Vous avez ensuite créé des manifests YAML simples pour un Pod et un Deployment, les avez appliqués à votre cluster en utilisant kubectl apply, et avez vérifié l'état du déploiement à l'aide de diverses commandes kubectl comme get et describe. Cette expérience pratique vous a permis de comprendre l'approche déclarative pour déployer des applications sur Kubernetes et comment interagir efficacement avec le cluster.

Enfin, vous avez appris à accéder à votre application déployée en utilisant kubectl proxy, qui fournit un moyen sécurisé d'interagir avec l'API de votre cluster et d'accéder aux services et aux pods depuis votre environnement actuel.
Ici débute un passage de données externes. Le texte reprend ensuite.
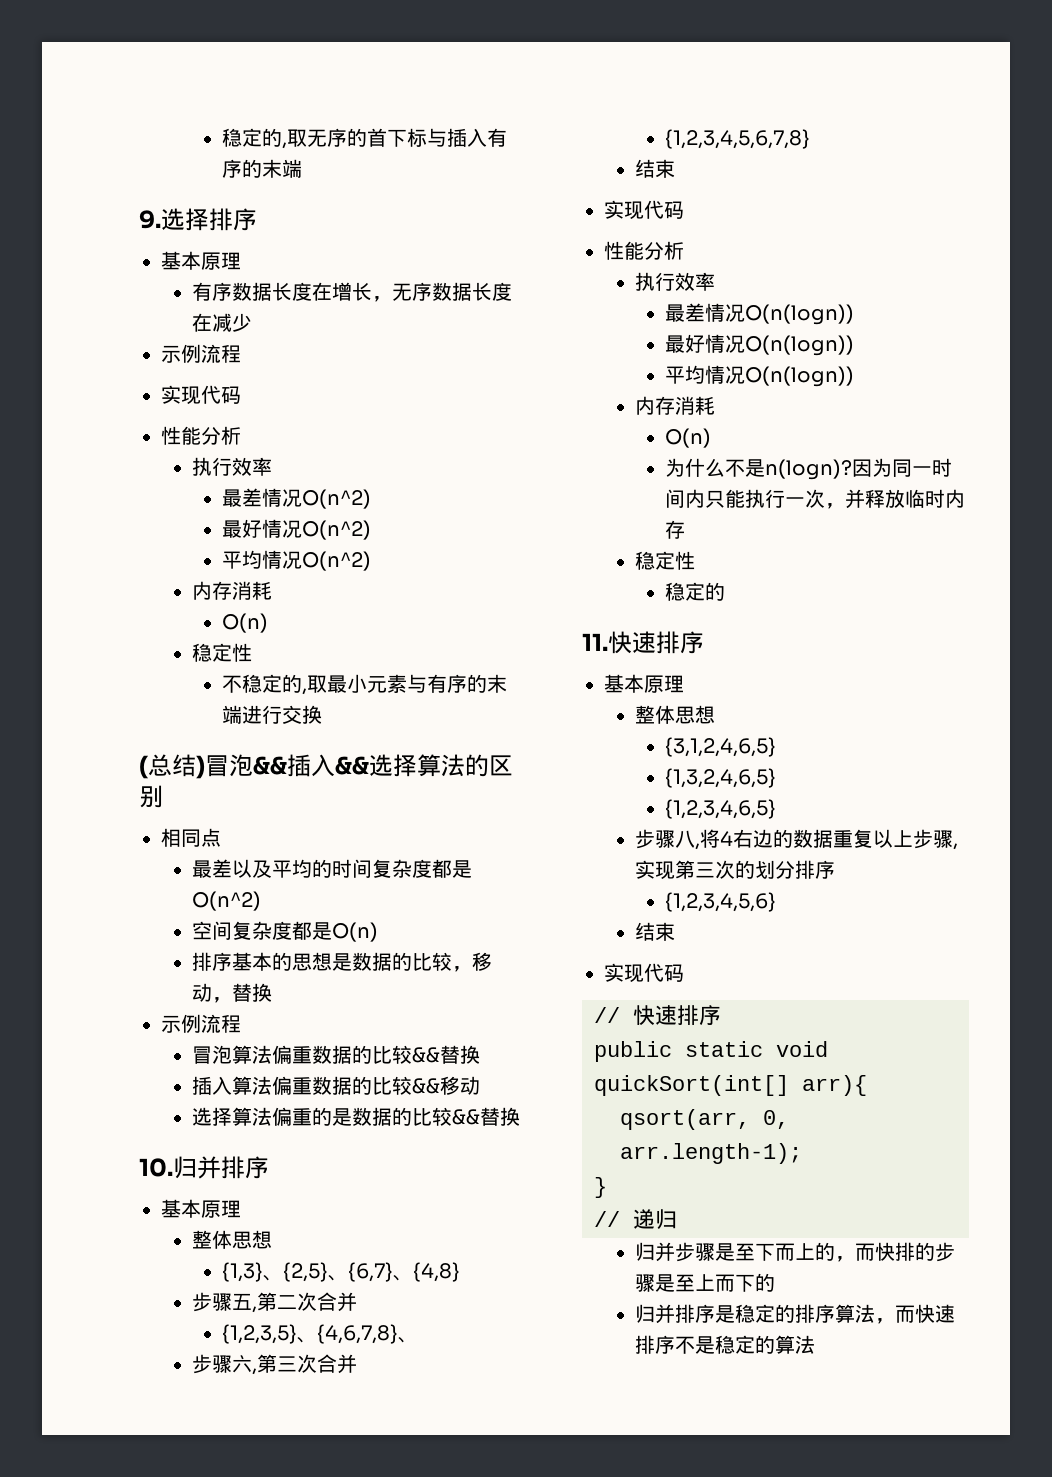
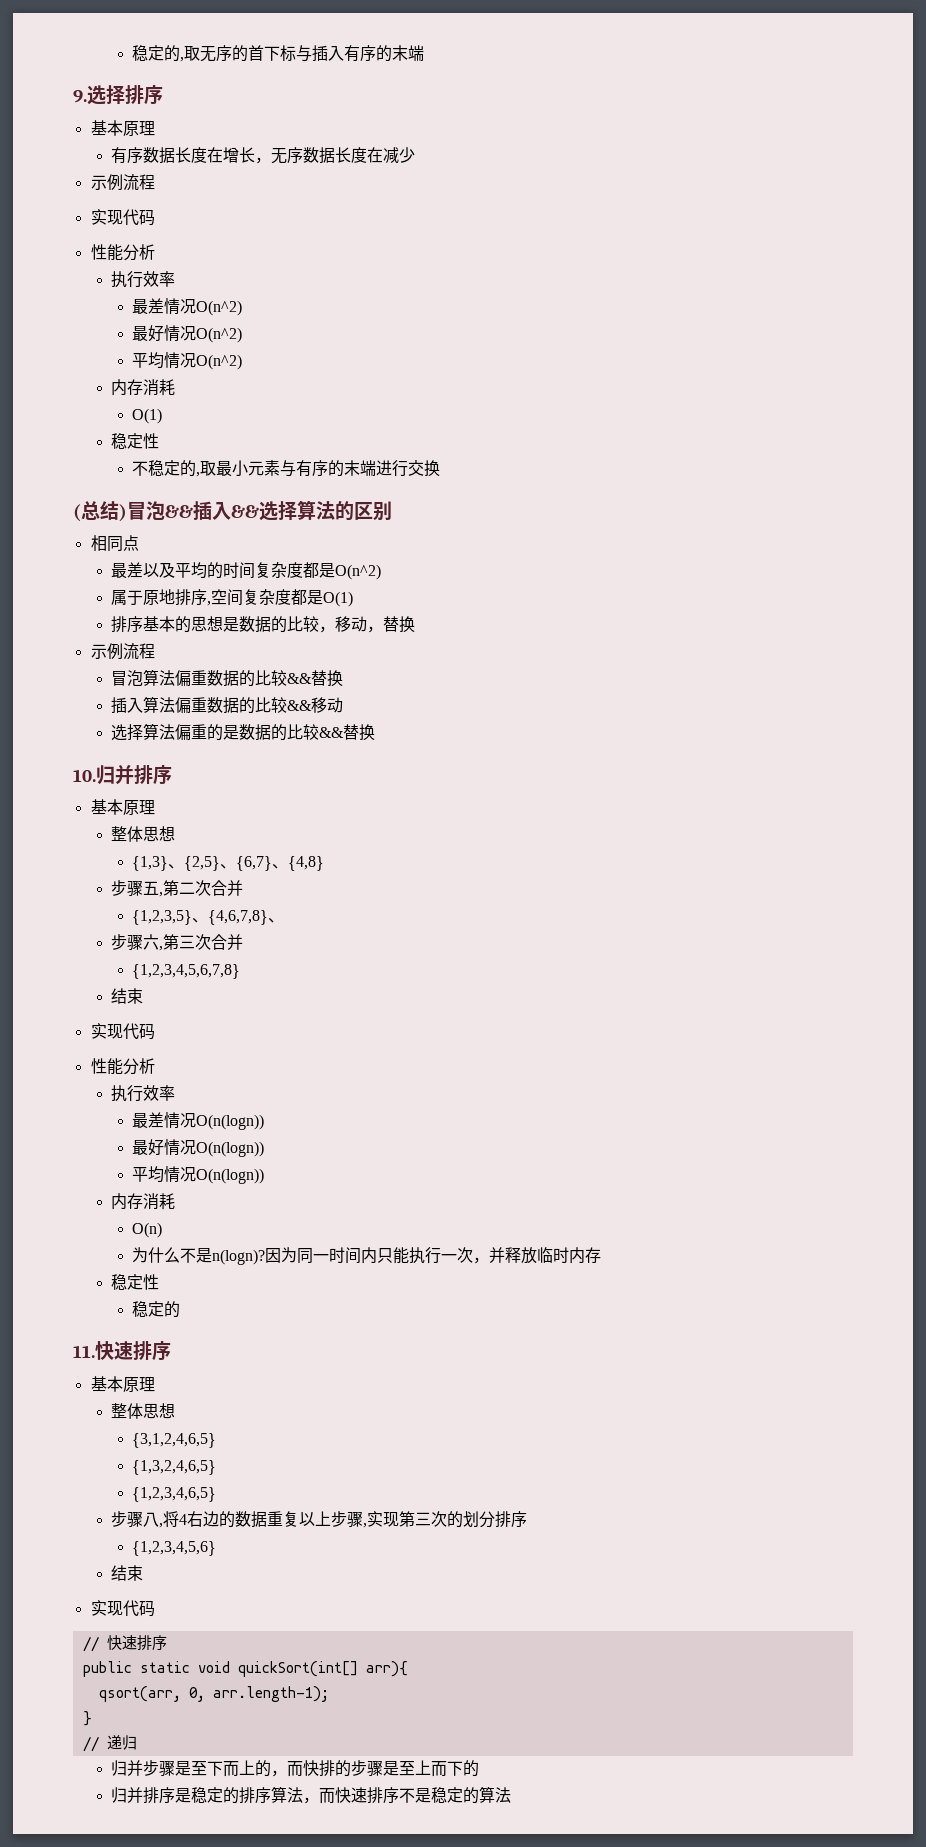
[222,613,269,633] O(n) -> [132,408,163,424] O(1)
(261, 901) none -> [111,589,212,606] 属于原地排序,
[331,922,378,942] O(n) -> [323,591,354,607] O(1)

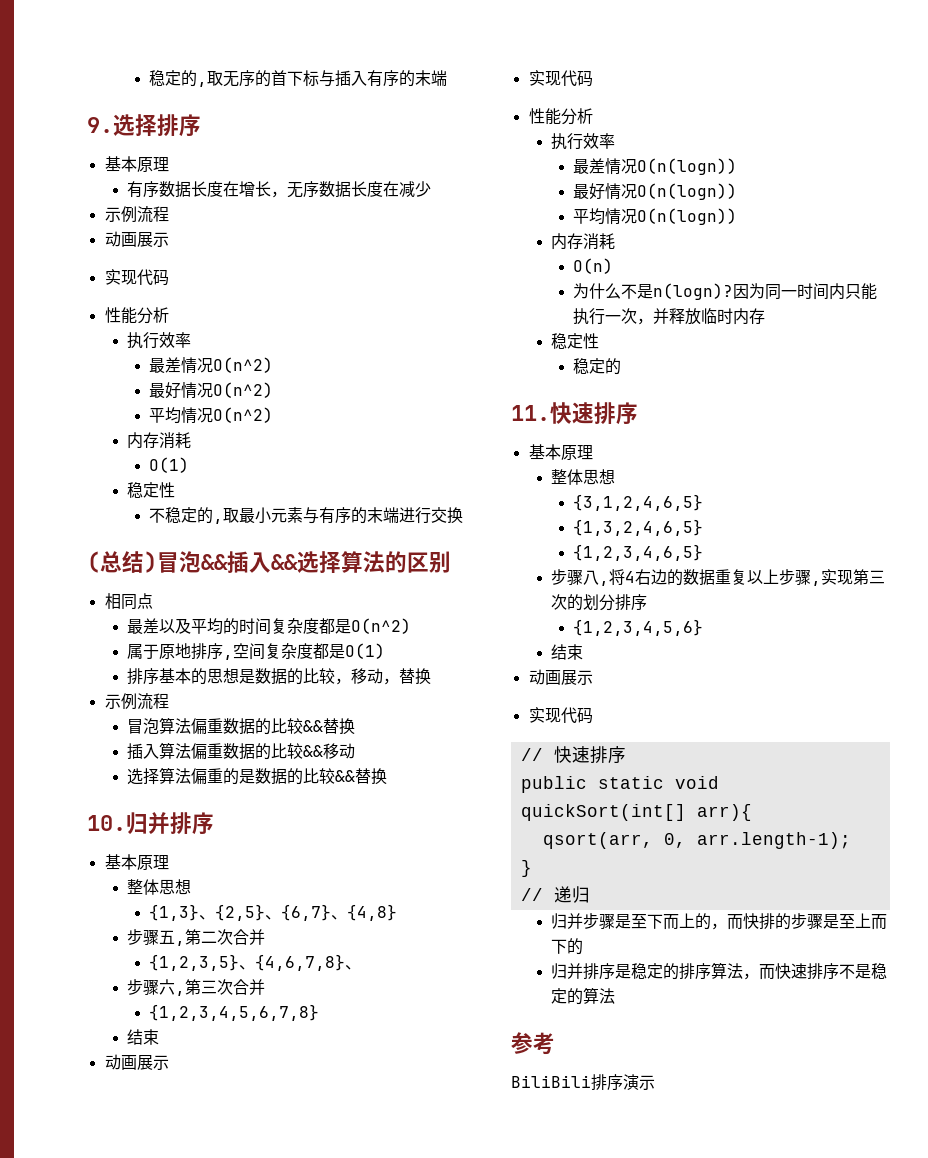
(155, 182) none -> [104,231,169,247] // 动画展示
(144, 996) none -> [104,1054,169,1070] // 动画展示
(144, 1573) none -> [528,669,593,685] // 动画展示
(512, 1795) none -> [511,1032,555,1055] [511,1074,655,1091] // 参考 // BiliBili排序演示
C'est une technique précieuse pour le développement, le débogage et l'exploration de votre environnement Kubernetes.

En terminant ce laboratoire, vous avez acquis une expérience pratique des concepts et outils essentiels de Kubernetes, vous mettant sur la voie du déploiement et de la gestion d'applications plus complexes sur Kubernetes.